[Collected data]
········
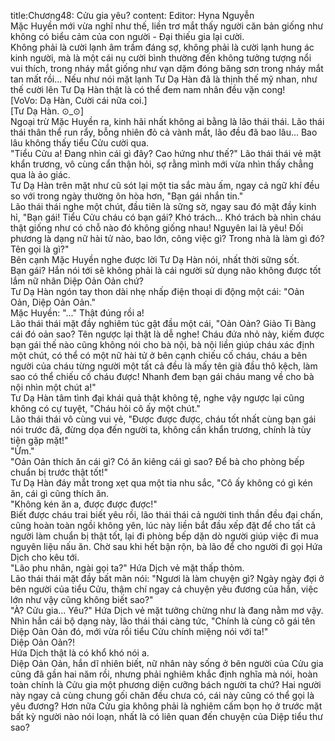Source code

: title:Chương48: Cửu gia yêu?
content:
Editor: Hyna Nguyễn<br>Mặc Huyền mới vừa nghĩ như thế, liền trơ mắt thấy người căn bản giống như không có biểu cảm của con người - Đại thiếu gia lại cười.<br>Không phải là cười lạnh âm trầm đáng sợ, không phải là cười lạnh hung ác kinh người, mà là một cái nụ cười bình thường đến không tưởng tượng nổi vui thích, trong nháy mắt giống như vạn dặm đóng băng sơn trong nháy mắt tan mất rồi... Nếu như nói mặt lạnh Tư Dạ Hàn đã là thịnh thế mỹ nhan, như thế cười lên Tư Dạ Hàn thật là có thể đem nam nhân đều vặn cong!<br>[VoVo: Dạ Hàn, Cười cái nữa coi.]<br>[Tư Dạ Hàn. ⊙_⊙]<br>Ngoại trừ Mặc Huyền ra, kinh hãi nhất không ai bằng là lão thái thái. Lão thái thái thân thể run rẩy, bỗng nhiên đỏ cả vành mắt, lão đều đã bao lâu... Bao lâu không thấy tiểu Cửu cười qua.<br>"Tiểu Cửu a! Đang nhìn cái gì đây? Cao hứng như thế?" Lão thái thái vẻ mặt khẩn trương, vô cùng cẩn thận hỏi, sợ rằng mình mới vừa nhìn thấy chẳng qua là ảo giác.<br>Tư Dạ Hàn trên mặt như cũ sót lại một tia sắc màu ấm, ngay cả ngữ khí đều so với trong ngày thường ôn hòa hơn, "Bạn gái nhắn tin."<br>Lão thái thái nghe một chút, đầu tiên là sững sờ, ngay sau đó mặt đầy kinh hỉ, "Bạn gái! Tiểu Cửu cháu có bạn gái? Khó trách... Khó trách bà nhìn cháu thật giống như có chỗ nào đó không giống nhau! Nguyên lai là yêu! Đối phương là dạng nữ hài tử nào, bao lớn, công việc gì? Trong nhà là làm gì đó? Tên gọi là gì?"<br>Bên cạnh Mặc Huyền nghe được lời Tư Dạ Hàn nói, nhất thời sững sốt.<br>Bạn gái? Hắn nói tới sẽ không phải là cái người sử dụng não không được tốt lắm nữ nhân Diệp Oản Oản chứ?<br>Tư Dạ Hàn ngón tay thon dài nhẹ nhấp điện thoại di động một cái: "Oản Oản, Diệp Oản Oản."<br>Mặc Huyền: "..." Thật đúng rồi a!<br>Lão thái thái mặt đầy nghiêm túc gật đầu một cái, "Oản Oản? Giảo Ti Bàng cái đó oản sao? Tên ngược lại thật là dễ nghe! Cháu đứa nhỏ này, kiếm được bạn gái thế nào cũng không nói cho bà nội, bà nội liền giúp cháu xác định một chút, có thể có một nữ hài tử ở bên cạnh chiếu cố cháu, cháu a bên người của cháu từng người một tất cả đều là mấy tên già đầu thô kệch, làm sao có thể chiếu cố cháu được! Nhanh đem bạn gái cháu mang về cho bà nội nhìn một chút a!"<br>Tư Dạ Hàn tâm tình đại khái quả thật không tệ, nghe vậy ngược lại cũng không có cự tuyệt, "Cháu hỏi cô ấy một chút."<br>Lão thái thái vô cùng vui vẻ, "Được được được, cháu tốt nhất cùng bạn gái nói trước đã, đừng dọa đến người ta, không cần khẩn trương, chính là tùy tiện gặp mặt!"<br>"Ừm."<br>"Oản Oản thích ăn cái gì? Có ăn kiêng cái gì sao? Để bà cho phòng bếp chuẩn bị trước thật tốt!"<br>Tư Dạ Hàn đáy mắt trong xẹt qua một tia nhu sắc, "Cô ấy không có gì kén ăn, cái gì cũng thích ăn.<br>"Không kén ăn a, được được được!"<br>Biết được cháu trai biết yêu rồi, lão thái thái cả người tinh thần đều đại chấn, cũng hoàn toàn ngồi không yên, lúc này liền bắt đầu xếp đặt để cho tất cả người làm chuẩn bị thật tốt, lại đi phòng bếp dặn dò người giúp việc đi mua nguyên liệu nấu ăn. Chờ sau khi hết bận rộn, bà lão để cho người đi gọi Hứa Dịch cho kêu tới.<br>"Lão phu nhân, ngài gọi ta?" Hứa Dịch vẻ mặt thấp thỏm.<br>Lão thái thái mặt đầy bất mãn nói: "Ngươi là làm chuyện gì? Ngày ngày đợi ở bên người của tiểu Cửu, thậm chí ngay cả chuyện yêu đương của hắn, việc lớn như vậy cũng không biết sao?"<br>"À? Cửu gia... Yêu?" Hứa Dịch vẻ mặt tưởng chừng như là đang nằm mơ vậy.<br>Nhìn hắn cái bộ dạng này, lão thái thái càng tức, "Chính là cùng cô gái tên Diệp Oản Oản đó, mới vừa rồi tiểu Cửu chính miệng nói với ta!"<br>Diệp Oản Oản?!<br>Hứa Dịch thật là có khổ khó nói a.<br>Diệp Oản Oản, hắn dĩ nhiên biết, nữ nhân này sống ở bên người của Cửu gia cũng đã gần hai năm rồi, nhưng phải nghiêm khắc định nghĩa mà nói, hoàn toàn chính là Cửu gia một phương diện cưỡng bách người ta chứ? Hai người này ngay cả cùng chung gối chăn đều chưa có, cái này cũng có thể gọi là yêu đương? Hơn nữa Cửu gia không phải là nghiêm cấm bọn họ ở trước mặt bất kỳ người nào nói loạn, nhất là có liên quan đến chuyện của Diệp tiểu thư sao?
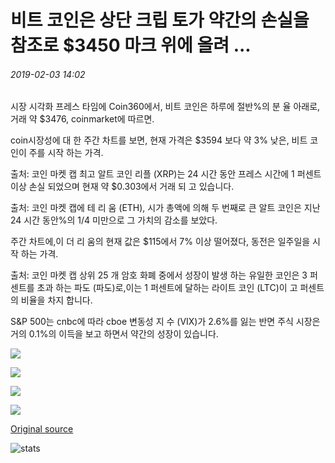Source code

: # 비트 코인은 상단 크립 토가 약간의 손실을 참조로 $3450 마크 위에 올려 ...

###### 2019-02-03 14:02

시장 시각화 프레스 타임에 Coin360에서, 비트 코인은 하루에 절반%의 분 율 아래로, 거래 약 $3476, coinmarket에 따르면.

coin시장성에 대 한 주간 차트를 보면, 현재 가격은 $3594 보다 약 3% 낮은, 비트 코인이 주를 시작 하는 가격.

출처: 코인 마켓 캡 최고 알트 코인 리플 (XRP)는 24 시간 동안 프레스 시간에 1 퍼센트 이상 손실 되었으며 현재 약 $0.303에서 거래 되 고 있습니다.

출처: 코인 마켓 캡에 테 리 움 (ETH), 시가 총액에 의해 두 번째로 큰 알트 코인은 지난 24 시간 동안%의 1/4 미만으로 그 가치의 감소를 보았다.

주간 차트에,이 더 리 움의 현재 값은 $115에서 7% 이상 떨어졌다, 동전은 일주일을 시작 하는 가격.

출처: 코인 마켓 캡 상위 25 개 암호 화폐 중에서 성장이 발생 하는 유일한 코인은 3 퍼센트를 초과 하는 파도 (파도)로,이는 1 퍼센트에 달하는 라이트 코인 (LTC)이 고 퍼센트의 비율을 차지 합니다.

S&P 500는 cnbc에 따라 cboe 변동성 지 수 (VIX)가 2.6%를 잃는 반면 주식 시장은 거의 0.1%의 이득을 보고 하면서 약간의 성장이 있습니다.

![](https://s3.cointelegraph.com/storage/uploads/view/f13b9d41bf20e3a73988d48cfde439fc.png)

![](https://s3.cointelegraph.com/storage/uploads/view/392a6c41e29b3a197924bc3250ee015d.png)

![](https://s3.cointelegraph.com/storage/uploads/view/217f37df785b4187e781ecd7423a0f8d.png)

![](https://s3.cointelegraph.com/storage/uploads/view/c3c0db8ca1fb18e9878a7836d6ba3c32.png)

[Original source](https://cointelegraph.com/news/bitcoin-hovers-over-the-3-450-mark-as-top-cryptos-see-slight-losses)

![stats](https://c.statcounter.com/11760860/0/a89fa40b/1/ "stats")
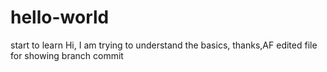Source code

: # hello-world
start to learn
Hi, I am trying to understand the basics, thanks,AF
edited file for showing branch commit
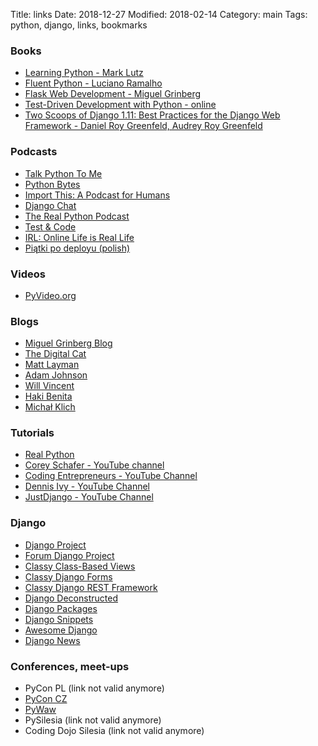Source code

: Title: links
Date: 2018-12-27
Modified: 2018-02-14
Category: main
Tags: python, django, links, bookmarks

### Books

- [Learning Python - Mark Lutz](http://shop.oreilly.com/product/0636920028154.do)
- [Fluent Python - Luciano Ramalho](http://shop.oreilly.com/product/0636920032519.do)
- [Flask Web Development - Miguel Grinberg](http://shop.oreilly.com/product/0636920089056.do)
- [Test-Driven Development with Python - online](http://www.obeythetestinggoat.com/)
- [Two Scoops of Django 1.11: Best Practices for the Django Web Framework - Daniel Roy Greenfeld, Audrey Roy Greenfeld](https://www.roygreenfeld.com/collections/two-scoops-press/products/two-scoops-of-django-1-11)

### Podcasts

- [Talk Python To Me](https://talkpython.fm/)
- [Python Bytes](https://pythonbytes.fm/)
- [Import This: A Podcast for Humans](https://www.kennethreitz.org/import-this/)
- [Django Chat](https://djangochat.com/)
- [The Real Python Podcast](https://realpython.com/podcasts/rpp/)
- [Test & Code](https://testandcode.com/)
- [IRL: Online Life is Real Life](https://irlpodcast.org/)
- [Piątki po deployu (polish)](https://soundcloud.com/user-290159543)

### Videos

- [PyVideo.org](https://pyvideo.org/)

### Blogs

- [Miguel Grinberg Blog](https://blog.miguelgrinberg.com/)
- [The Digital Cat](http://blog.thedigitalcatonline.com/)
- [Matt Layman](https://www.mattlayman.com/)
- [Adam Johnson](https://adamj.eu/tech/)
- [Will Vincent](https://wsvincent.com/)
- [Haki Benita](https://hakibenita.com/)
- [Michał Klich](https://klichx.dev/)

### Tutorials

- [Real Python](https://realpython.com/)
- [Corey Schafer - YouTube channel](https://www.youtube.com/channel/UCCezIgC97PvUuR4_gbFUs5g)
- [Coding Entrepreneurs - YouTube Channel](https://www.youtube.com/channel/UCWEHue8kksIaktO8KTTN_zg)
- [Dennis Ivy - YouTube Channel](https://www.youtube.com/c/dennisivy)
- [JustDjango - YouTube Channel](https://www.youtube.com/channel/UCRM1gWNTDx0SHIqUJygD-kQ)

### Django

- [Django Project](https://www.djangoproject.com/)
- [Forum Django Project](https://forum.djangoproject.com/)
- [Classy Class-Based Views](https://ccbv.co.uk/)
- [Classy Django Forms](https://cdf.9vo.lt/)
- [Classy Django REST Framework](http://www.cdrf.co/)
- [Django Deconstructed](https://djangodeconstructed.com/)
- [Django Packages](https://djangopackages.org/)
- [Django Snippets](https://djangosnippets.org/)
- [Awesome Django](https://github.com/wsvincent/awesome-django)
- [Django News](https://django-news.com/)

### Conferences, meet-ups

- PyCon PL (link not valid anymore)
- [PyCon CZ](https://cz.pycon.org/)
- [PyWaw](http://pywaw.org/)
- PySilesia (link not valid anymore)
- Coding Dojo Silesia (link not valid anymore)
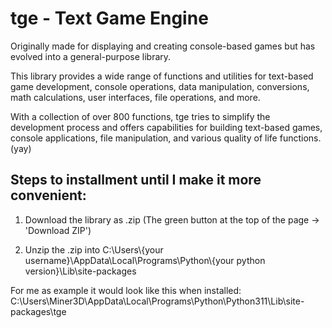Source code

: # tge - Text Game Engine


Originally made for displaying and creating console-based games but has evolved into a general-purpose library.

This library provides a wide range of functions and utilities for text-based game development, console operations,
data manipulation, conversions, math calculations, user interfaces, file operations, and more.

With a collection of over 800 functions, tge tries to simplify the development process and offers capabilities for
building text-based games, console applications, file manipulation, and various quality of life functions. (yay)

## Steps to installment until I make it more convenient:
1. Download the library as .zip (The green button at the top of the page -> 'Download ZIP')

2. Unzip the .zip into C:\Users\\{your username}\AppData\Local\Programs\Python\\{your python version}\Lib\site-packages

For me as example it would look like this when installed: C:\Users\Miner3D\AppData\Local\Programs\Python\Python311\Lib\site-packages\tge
········
■ YOUR OBJECTIVE
Look above for the line with "S&P 500는 cnbc에" and the line with "- [Miguel Grinberg"; set down those two lines and all lines between them exactly, without pictures and without anything else.

■ REPLY TO THE EXERCISE
S&P 500는 cnbc에 따라 cboe 변동성 지 수 (VIX)가 2.6%를 잃는 반면 주식 시장은 거의 0.1%의 이득을 보고 하면서 약간의 성장이 있습니다.

![](https://s3.cointelegraph.com/storage/uploads/view/f13b9d41bf20e3a73988d48cfde439fc.png)

![](https://s3.cointelegraph.com/storage/uploads/view/392a6c41e29b3a197924bc3250ee015d.png)

![](https://s3.cointelegraph.com/storage/uploads/view/217f37df785b4187e781ecd7423a0f8d.png)

![](https://s3.cointelegraph.com/storage/uploads/view/c3c0db8ca1fb18e9878a7836d6ba3c32.png)

[Original source](https://cointelegraph.com/news/bitcoin-hovers-over-the-3-450-mark-as-top-cryptos-see-slight-losses)

![stats](https://c.statcounter.com/11760860/0/a89fa40b/1/ "stats")
Source code

: # hello-world
start to learn
Hi, I am trying to understand the basics, thanks,AF
edited file for showing branch commit
Source code

: Title: links
Date: 2018-12-27
Modified: 2018-02-14
Category: main
Tags: python, django, links, bookmarks

### Books

- [Learning Python - Mark Lutz](http://shop.oreilly.com/product/0636920028154.do)
- [Fluent Python - Luciano Ramalho](http://shop.oreilly.com/product/0636920032519.do)
- [Flask Web Development - Miguel Grinberg](http://shop.oreilly.com/product/0636920089056.do)
- [Test-Driven Development with Python - online](http://www.obeythetestinggoat.com/)
- [Two Scoops of Django 1.11: Best Practices for the Django Web Framework - Daniel Roy Greenfeld, Audrey Roy Greenfeld](https://www.roygreenfeld.com/collections/two-scoops-press/products/two-scoops-of-django-1-11)

### Podcasts

- [Talk Python To Me](https://talkpython.fm/)
- [Python Bytes](https://pythonbytes.fm/)
- [Import This: A Podcast for Humans](https://www.kennethreitz.org/import-this/)
- [Django Chat](https://djangochat.com/)
- [The Real Python Podcast](https://realpython.com/podcasts/rpp/)
- [Test & Code](https://testandcode.com/)
- [IRL: Online Life is Real Life](https://irlpodcast.org/)
- [Piątki po deployu (polish)](https://soundcloud.com/user-290159543)

### Videos

- [PyVideo.org](https://pyvideo.org/)

### Blogs

- [Miguel Grinberg Blog](https://blog.miguelgrinberg.com/)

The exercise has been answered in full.